Bacic: John Deere hat die anderen Hersteller unter Druck gesetzt. Die von Starlink eingesetzten Satelliten kreisen viel näher um die Erde und sind viel präziser, als z.B. bisher genutzte Navigationssatelliten. Das verändert den Markt für Smart Farming massiv. Denn für echte Autonomie brauche ich andere Verbindungen, kürzere Latenzzeiten, eben eine 100%ige Konnektivität. Die Mitbewerber von John Deere haben meines Erachtens noch massive Daten- und Konnektivitätsprobleme. AGCO und CNH haben daher auch Partner in dem Bereich gesucht. Das zeigt das große Bewusstsein für die Konnektivitätsfrage, das gerade in der ganzen Industrie herrscht.
Wie bewerten Sie Starlink?
Bacic: Wer was Ähnliches aufbauen will, muss es so gut wie Starlink machen. Elon Musk hat alle abhängt.
Ein „Schalter" für das bessere Netz
Ihr Produkt, das auf Schleppern eingebaut werden soll, funktioniert wie ein Schalter. Er soll sich beim Fahren auf dem Acker je nach Verfügbarkeit entweder mit dem Mobilfunk- oder Satellitennetz verbinden. Der Fahrer hat diesbezüglich also keine Aufgabe?
Bacic: Genau, der Fahrer merkt davon nichts. Unsere Kunden sind die Landtechnikhersteller. Wir arbeiten derzeit u.a. mit dem Automobilzulieferer AVL aus Graz zusammen, der auch Landtechnikunternehmen beliefert. Unser intelligenter Schalter soll schon in das Grundgerüst der Schlepper integriert werden.
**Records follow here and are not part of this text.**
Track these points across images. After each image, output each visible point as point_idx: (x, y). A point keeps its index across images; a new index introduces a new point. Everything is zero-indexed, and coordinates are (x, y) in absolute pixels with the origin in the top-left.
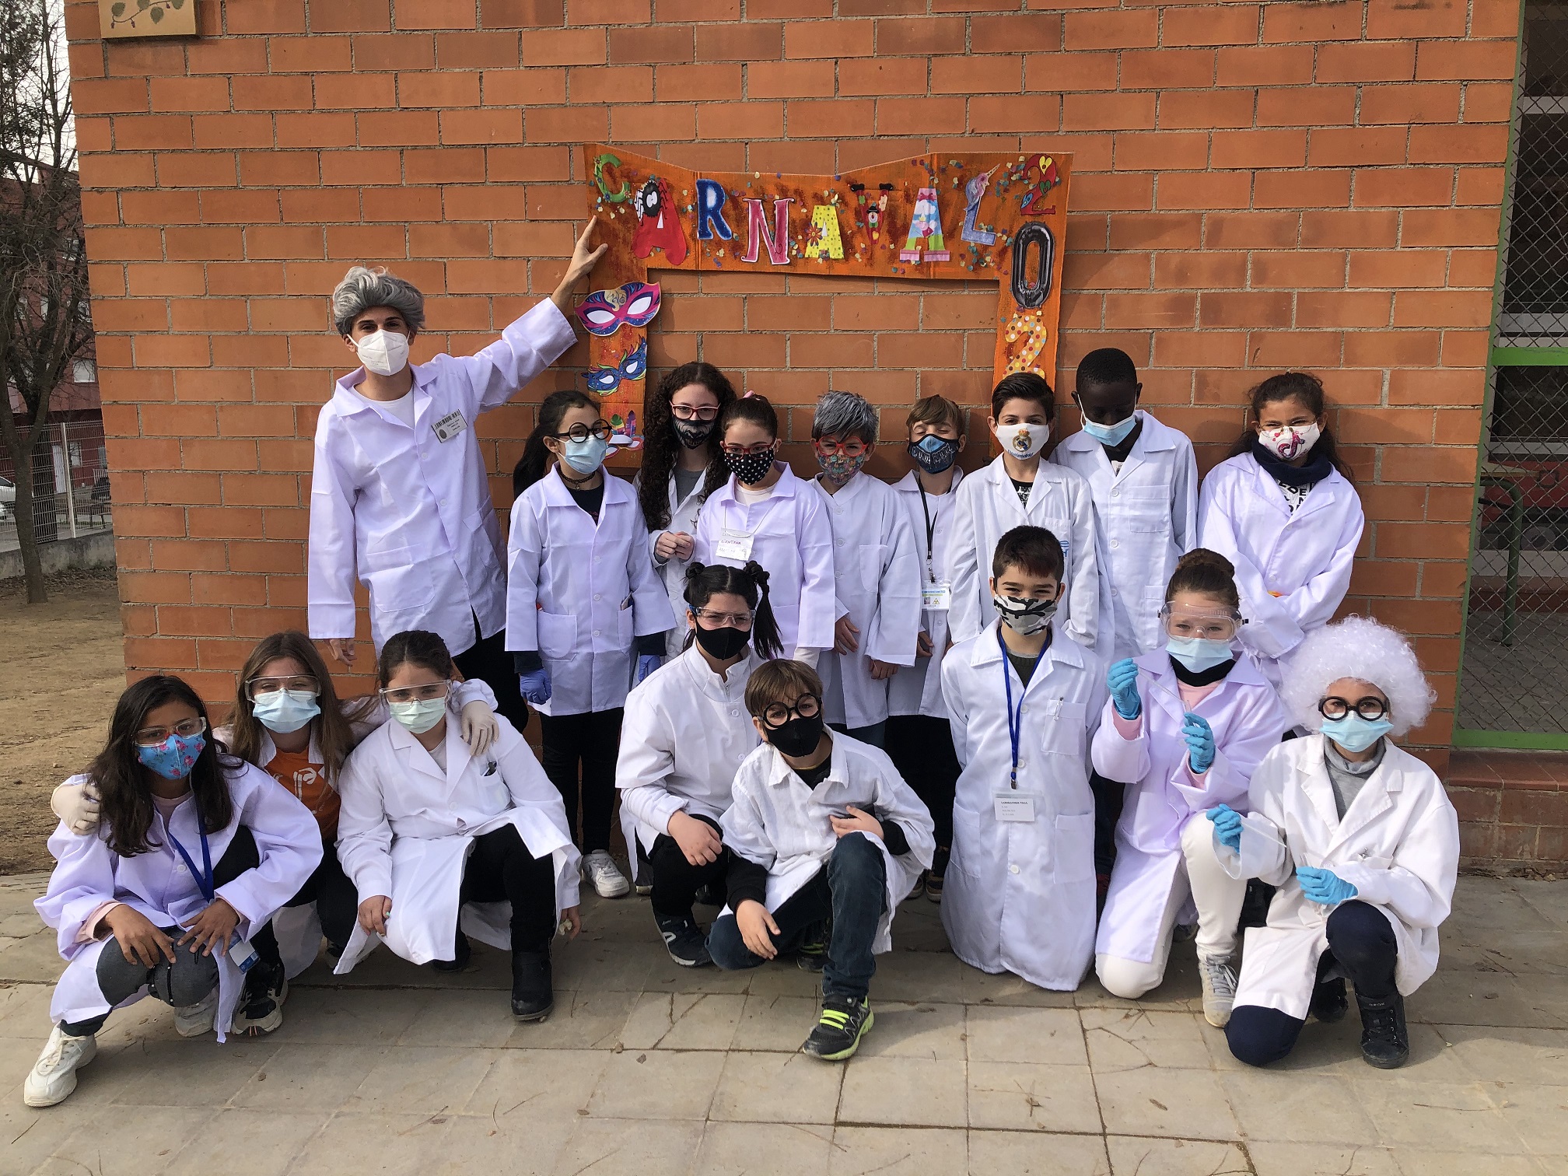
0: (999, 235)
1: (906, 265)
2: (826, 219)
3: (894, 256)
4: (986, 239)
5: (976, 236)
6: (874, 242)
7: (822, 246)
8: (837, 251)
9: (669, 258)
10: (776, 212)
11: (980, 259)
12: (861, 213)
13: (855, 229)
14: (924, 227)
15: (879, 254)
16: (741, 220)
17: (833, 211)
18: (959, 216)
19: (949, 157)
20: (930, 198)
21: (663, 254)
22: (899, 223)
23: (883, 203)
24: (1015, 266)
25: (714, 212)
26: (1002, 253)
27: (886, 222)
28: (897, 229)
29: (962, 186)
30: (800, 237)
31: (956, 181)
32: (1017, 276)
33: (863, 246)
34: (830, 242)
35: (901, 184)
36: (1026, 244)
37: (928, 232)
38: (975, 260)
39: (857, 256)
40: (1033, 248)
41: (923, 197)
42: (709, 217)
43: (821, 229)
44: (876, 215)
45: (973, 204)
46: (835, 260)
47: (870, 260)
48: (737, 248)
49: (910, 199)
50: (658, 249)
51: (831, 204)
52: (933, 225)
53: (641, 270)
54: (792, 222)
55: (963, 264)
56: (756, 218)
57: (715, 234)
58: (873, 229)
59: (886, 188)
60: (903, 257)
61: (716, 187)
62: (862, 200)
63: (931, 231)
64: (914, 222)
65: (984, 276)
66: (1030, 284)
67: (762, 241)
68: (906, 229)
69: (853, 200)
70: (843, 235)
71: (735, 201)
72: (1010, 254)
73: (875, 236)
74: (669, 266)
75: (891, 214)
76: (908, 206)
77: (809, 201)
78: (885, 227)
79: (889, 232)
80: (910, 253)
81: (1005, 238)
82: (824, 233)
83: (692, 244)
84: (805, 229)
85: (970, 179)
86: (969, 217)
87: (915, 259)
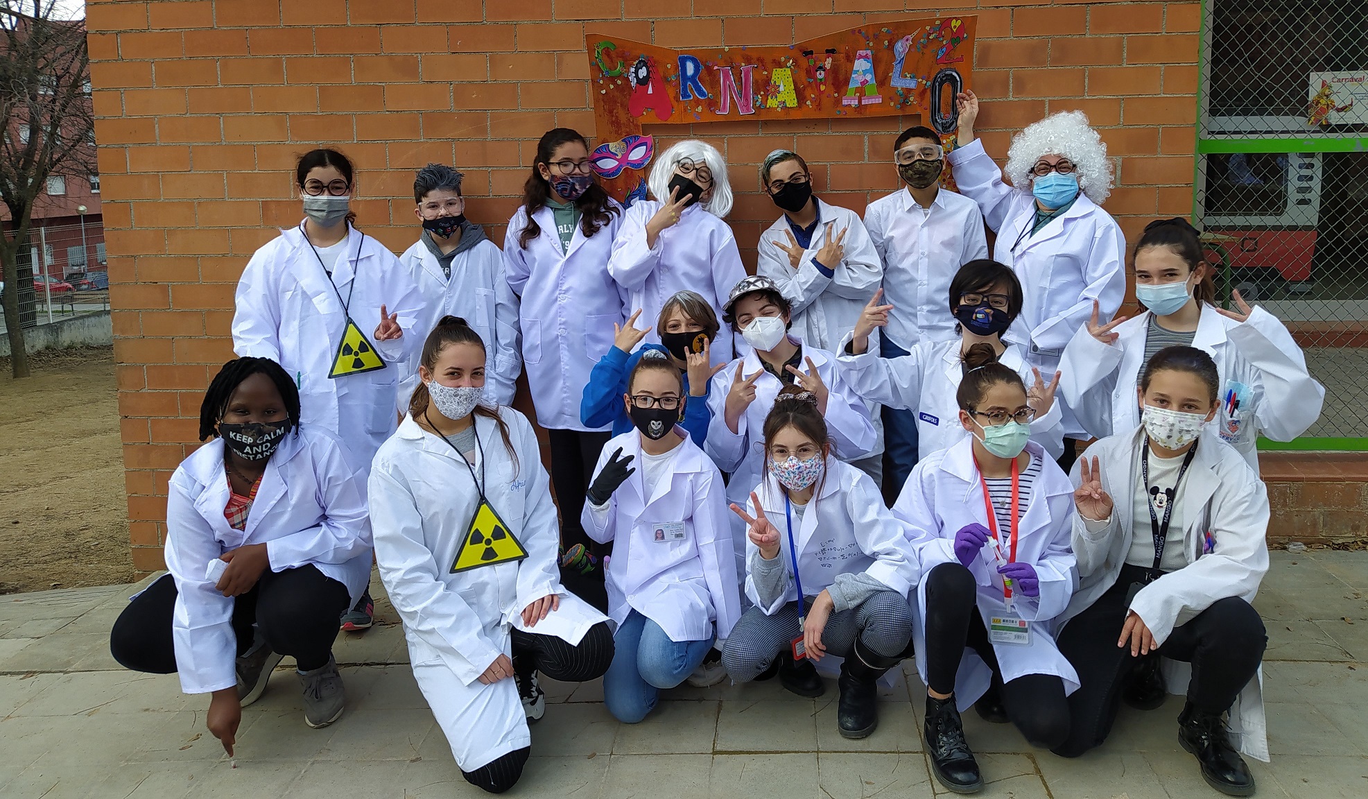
0: (920, 80)
1: (847, 108)
2: (783, 79)
3: (838, 102)
4: (910, 84)
5: (899, 82)
6: (821, 93)
7: (780, 98)
8: (792, 102)
9: (659, 116)
10: (743, 75)
11: (906, 98)
12: (810, 73)
13: (806, 84)
14: (861, 79)
15: (826, 101)
16: (714, 83)
17: (788, 72)
18: (890, 68)
19: (883, 25)
20: (866, 57)
21: (653, 113)
22: (841, 77)
23: (828, 63)
24: (933, 104)
25: (692, 79)
26: (922, 93)
27: (830, 78)
28: (840, 80)
29: (891, 46)
30: (762, 93)
31: (886, 43)
32: (935, 110)
33: (813, 96)
34: (786, 95)
35: (843, 48)
36: (940, 85)
37: (864, 83)
38: (902, 100)
39: (808, 103)
40: (947, 88)
41: (861, 57)
42: (689, 83)
43: (779, 86)
44: (823, 73)
45: (899, 59)
46: (791, 108)
47: (819, 106)
48: (712, 104)
49: (850, 59)
50: (649, 110)
51: (787, 67)
52: (869, 77)
53: (637, 126)
54: (756, 82)
55: (892, 104)
56: (726, 80)
57: (694, 95)
58: (821, 83)
59: (830, 52)
60: (845, 102)
61: (694, 60)
62: (812, 62)
63: (867, 82)
64: (853, 76)
65: (909, 112)
66: (945, 115)
67: (732, 98)
68: (847, 81)
69: (804, 62)
70: (796, 89)
71: (709, 70)
72: (929, 93)
73: (823, 88)
74: (659, 122)
75: (835, 70)
76: (849, 64)
77: (769, 66)
78: (830, 81)
79: (834, 85)
80: (850, 101)
81: (924, 82)
82: (781, 89)
83: (675, 104)
84: (766, 86)
85: (897, 41)
86: (897, 69)
87: (855, 103)
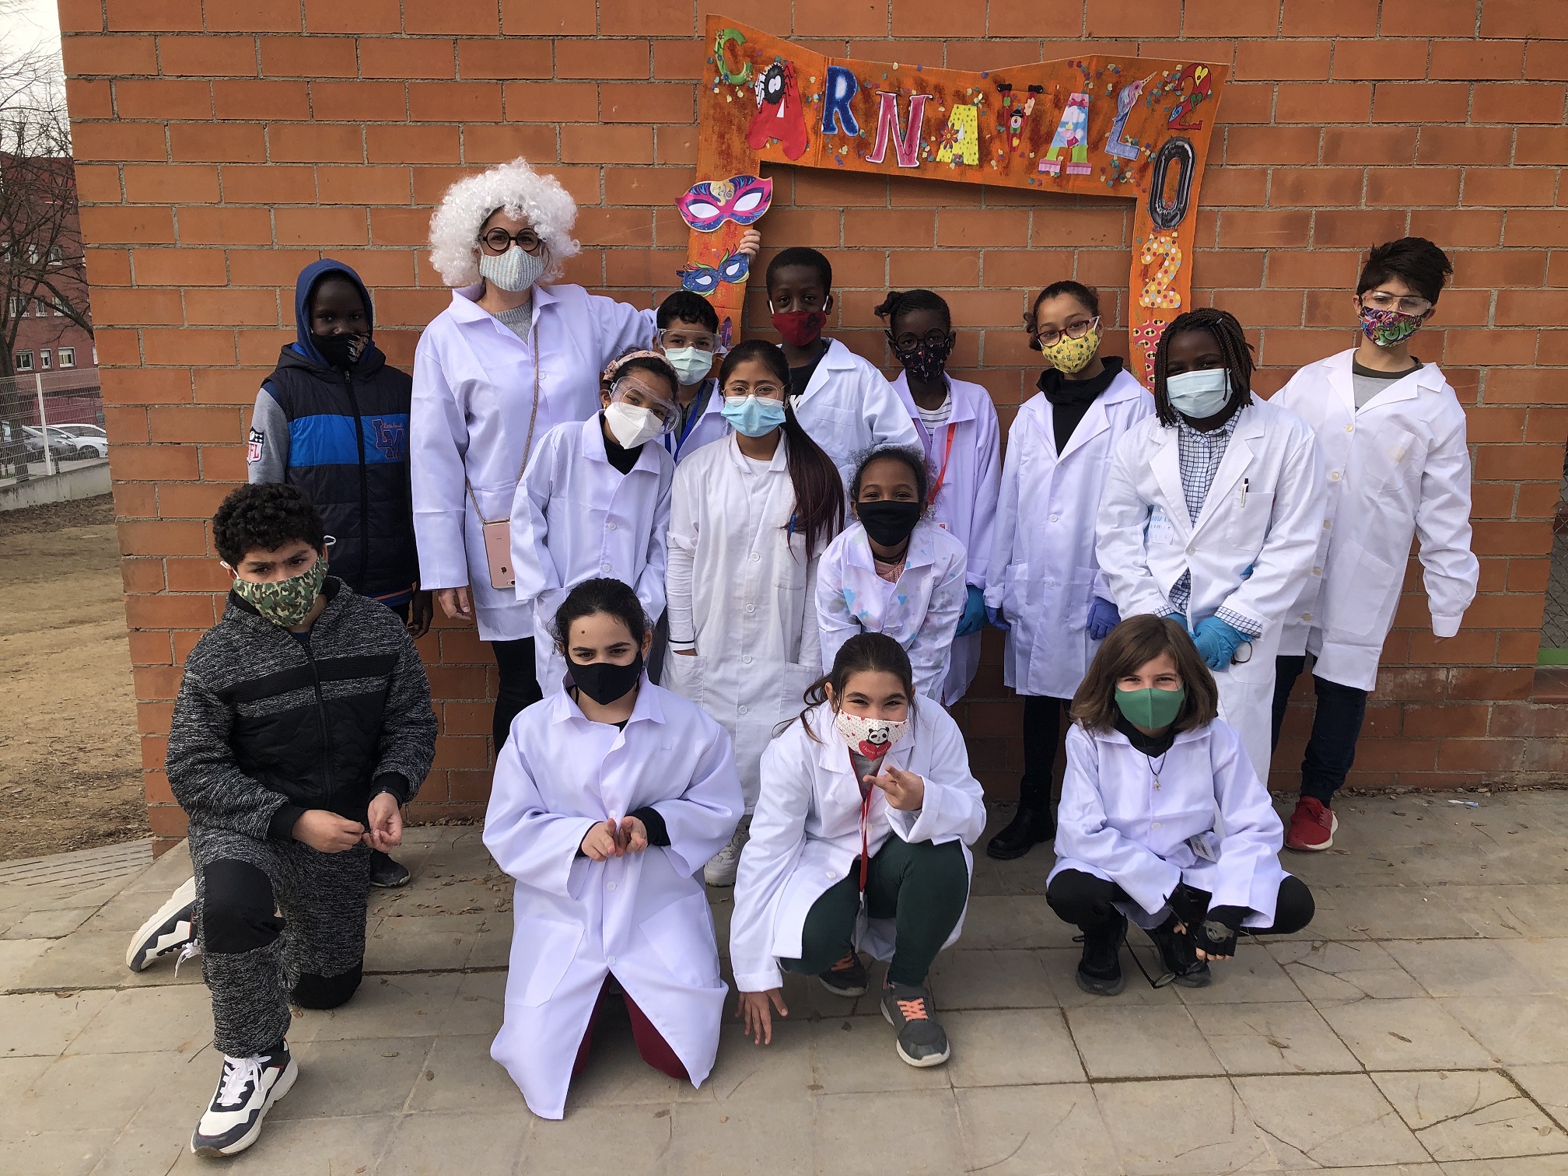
0: (1143, 149)
1: (1045, 176)
2: (965, 120)
3: (1032, 165)
4: (1130, 153)
5: (1119, 149)
6: (1013, 149)
7: (957, 149)
8: (971, 157)
9: (786, 151)
10: (911, 108)
11: (1121, 174)
12: (1004, 117)
13: (995, 133)
14: (1069, 136)
15: (1017, 163)
16: (870, 114)
17: (974, 111)
18: (1107, 125)
19: (1108, 60)
20: (1081, 105)
21: (780, 146)
22: (1044, 129)
23: (1029, 107)
24: (1155, 185)
25: (841, 105)
26: (1143, 169)
27: (1028, 129)
28: (1040, 135)
29: (1115, 94)
30: (933, 139)
31: (1110, 87)
32: (1156, 195)
33: (1001, 152)
34: (964, 146)
35: (1052, 86)
36: (1167, 160)
37: (1072, 142)
38: (1115, 176)
39: (993, 163)
40: (1175, 165)
41: (1074, 103)
42: (836, 109)
43: (958, 131)
44: (1019, 120)
45: (1122, 114)
46: (969, 165)
47: (1006, 168)
48: (862, 146)
49: (1059, 104)
50: (775, 141)
51: (973, 104)
52: (1080, 134)
53: (753, 161)
54: (927, 121)
55: (1103, 179)
56: (888, 113)
57: (840, 128)
58: (1014, 135)
59: (1035, 90)
60: (1042, 167)
61: (848, 76)
62: (1007, 102)
63: (1077, 141)
64: (1059, 129)
65: (1123, 193)
66: (1168, 204)
67: (890, 140)
68: (1049, 137)
69: (997, 100)
70: (981, 139)
71: (867, 94)
72: (1150, 171)
73: (1016, 142)
74: (784, 160)
75: (1036, 118)
76: (1057, 112)
77: (949, 99)
78: (1027, 134)
79: (1031, 139)
80: (1051, 164)
81: (1148, 153)
82: (960, 136)
83: (812, 137)
84: (940, 130)
85: (1124, 87)
86: (1116, 128)
87: (1054, 170)
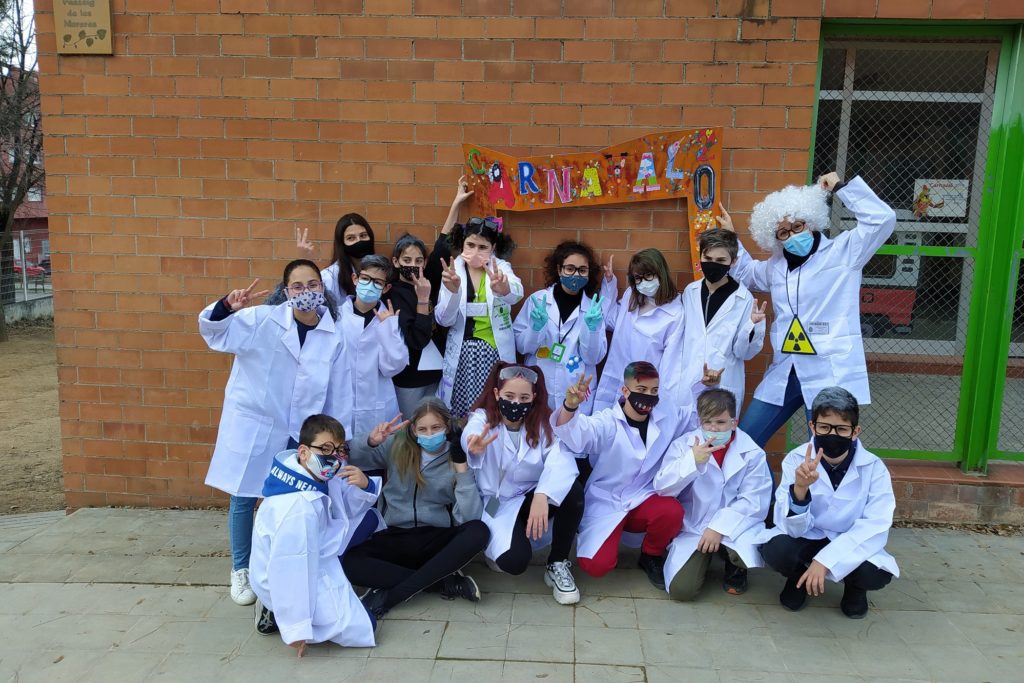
0: (686, 173)
1: (637, 195)
2: (591, 176)
3: (630, 190)
4: (679, 176)
5: (671, 175)
6: (618, 184)
7: (590, 190)
8: (598, 192)
9: (507, 204)
10: (563, 174)
11: (677, 187)
12: (610, 170)
13: (607, 178)
14: (646, 173)
15: (621, 190)
16: (543, 181)
17: (595, 170)
18: (665, 165)
19: (660, 135)
20: (648, 158)
21: (503, 202)
22: (632, 172)
23: (623, 163)
24: (696, 189)
25: (528, 179)
26: (688, 183)
27: (624, 173)
28: (631, 175)
29: (666, 150)
30: (577, 186)
31: (662, 147)
32: (697, 194)
33: (612, 187)
34: (593, 187)
35: (632, 152)
36: (700, 176)
37: (648, 176)
38: (674, 188)
39: (609, 193)
40: (704, 178)
41: (645, 157)
42: (526, 182)
43: (589, 181)
44: (619, 170)
45: (671, 159)
46: (597, 196)
47: (617, 194)
48: (542, 196)
49: (638, 159)
50: (501, 199)
51: (594, 167)
52: (651, 171)
53: (493, 211)
54: (572, 179)
55: (667, 191)
56: (552, 179)
57: (529, 190)
58: (618, 178)
59: (624, 155)
60: (635, 190)
61: (529, 165)
62: (611, 163)
63: (650, 175)
64: (640, 171)
65: (679, 196)
66: (704, 198)
67: (556, 191)
68: (636, 175)
69: (606, 163)
70: (601, 183)
71: (540, 172)
72: (692, 182)
73: (619, 181)
74: (506, 208)
75: (627, 168)
76: (637, 163)
77: (582, 167)
78: (624, 176)
79: (627, 178)
80: (638, 189)
81: (689, 174)
82: (590, 183)
83: (516, 197)
84: (579, 182)
85: (670, 146)
86: (670, 165)
87: (641, 191)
Bis es soweit ist, können bestehende Traktoren mit einer 20 x 15cm großen Box und einer Antenne auf dem Dach ausgestattet werden. Dazu kommt unsere Software, die mithilfe von KI sagt, ob der Mobilfunk- oder Satellitenempfang gerade besser ist. Das kann sich schon mit der Überquerung eines Hügels ändern.
Mittlerweile sammeln zig Sensoren Daten an den Schleppern und Anbaugeräten. Steuert der Schalter die alle?
Bacic: Ja, bisher werden die Sensoren, die es überall gibt, selten gemeinsam betrachtet. Manche sind über Schnittstellen verbunden, manche laufen über WLAN, andere im 5G. Unsere Box kann sich mit allen Sensoren verbinden und sie verknüpfen. Wir bündeln sie in unserer Cloud und übermitteln sie im Paket an das jeweilige Landtechnikunternehmen.
Ländliche Räume nicht lohnenswert für Telekommunikationsunternehmen
Wie hoch sind die Kosten dafür?
Bacic: Die Preise sind noch relativ hoch. Am Anfang ist eine neue Technologie immer teuer. Aber sie werden sinken. Derzeit kostet das notwendige Hardwareequipment noch ca. 3.000 € pro Traktor plus einer monatlichen Gebühr für den Service. Die Branche ist sich einig, dass der Antennenpreis dauerhaft unter 100 € sinken muss, damit sie standardmäßig eingebaut wird.
Wieso wird kein terrestrisches Netz „an jeder Milchkanne“ ankommen? Wieso muss sich der ländliche Raum anscheinend mit Satelliten anfreunden?
Bacic: Ein 5G-Netz kann nicht flächendeckend ausgerollt werden. Erstens gibt es physikalische Limitationen. Auf Ozeanen oder in Gebirgen können keine 5G-Masten stehen. Zweitens verhindern kommerzielle Gründe den Ausbau des terrestrischen Netzes in abgelegenen Gebieten. Wo zu wenige Menschen wohnen, lohnt sich das einfach nicht für die Telekommunikationsunternehmen.